For something that is clearly an application, like Celeste, MudPie isn't really needed, because since we know it's okay that it depends on lots of stuff, and being an application, nothing should depend on it, we can just ask "what depends on Celeste", and PackageInfo does that nowadays. Same goes for the Kernel.
I think MudPie should become useful when you want to: 1. Assert/see something about the global structure of the code. 2. Deal with the middle level, for example untangling libraries that are mixed into the whole system, like Morphic.

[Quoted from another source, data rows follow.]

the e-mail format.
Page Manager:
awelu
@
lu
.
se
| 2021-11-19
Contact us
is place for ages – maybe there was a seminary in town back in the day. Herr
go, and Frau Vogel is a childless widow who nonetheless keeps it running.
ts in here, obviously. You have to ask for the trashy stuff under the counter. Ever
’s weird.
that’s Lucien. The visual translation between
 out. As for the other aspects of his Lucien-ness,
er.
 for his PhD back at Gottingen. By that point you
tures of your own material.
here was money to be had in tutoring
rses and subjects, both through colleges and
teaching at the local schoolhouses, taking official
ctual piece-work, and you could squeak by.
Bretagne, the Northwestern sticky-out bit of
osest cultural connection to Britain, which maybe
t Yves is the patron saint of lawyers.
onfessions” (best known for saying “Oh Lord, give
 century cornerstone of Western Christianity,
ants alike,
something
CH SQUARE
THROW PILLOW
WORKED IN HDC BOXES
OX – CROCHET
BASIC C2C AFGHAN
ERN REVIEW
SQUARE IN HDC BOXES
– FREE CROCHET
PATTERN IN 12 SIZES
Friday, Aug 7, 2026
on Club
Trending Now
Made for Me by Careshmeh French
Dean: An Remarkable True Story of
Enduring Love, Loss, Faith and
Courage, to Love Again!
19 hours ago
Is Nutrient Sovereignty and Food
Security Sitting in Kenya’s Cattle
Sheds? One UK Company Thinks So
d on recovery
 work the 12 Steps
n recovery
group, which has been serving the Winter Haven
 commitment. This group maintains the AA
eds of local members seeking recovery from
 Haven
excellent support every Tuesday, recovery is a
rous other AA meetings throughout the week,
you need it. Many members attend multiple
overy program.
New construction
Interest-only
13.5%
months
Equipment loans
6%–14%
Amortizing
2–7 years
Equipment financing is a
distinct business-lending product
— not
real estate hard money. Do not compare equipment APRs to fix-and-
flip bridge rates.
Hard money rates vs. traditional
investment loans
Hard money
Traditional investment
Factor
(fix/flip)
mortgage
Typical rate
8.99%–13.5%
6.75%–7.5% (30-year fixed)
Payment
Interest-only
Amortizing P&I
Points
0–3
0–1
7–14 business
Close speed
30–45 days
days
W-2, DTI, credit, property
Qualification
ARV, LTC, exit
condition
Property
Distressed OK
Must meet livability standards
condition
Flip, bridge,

Elements in a solution: 1. Making the situation visible. Right now it is hard to measure progress. People "know that Squeak has to much in it", but that is very vague. We can easily get the answer to the question "What code outside the Kernel does the Kernel depend on, transitively". This one question gives us lots of visibility into what is wrong, cheaply. Get the number of classes from that code, and we have a metric and a goal - 0. Later on, if we want more details, MudPie can give lots of them (how much of a suite of "modularity tests" is green, for example). Anyway, whatever metrics we choose to code up, should be widely available, and not require every person interested to learn to write some magic. We need a UI, or better, a web UI to this information, maybe with history. 2. Some big refactorings. I've seen lately calls for making Squeak's UI frameworks be pluggable components, so that for example, inform: does the right thing, whether Morphic, Tweak, or SeaSide is the current UI. This kind of refactoring would break the upwards dependencies that create most of the cycles. BTW, note that using MudPie doesn't require any further declarations or new constructs, so the actual work of untangling code is nothing more than refactoring (often just the renaming of method categories, and moving classes between class categories). As the packaging team, we should identify these refactorings, cooperate with people doing them to make sure the chosen solution actually breaks the cycles, and help get them into the image (reviews and so forth). 3. Maximize benefits: tools Regardless of whether the code is packaged separately, having the code dependencies be a DAG gives us various ways in which the tools can be smarter. For example, I wrote a little something for the star browser that does a topological sort on the Class Categories, according to the dependencies, so that applications end up above libraries, which end up above the Kernel, giving some meaningful clues about the meaning of the code to the user. Telling the user which SUnit tests to fix first is also an obvious application. 4. Maximize benefits: community Seems to me that untangling the code will give us more opportunities to swap code among the various Squeak subcommunities. Just saying that we should be alert to this, help it, and let it drive us.